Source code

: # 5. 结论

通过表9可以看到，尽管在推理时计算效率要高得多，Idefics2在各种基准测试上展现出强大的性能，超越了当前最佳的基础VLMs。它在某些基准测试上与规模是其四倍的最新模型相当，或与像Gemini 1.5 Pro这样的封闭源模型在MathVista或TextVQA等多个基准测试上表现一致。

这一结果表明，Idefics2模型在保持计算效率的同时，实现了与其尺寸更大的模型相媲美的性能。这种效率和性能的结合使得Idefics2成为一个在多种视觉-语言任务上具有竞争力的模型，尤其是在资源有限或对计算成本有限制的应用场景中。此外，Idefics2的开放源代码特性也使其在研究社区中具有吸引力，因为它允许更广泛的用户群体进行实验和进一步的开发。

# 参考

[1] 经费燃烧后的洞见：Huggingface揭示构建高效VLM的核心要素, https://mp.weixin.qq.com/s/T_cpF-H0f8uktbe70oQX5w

※

Directions: Including any blank lines, repeat the data exactly.

Result:
Source code

: # 5. 结论

通过表9可以看到，尽管在推理时计算效率要高得多，Idefics2在各种基准测试上展现出强大的性能，超越了当前最佳的基础VLMs。它在某些基准测试上与规模是其四倍的最新模型相当，或与像Gemini 1.5 Pro这样的封闭源模型在MathVista或TextVQA等多个基准测试上表现一致。

这一结果表明，Idefics2模型在保持计算效率的同时，实现了与其尺寸更大的模型相媲美的性能。这种效率和性能的结合使得Idefics2成为一个在多种视觉-语言任务上具有竞争力的模型，尤其是在资源有限或对计算成本有限制的应用场景中。此外，Idefics2的开放源代码特性也使其在研究社区中具有吸引力，因为它允许更广泛的用户群体进行实验和进一步的开发。

# 参考

[1] 经费燃烧后的洞见：Huggingface揭示构建高效VLM的核心要素, https://mp.weixin.qq.com/s/T_cpF-H0f8uktbe70oQX5w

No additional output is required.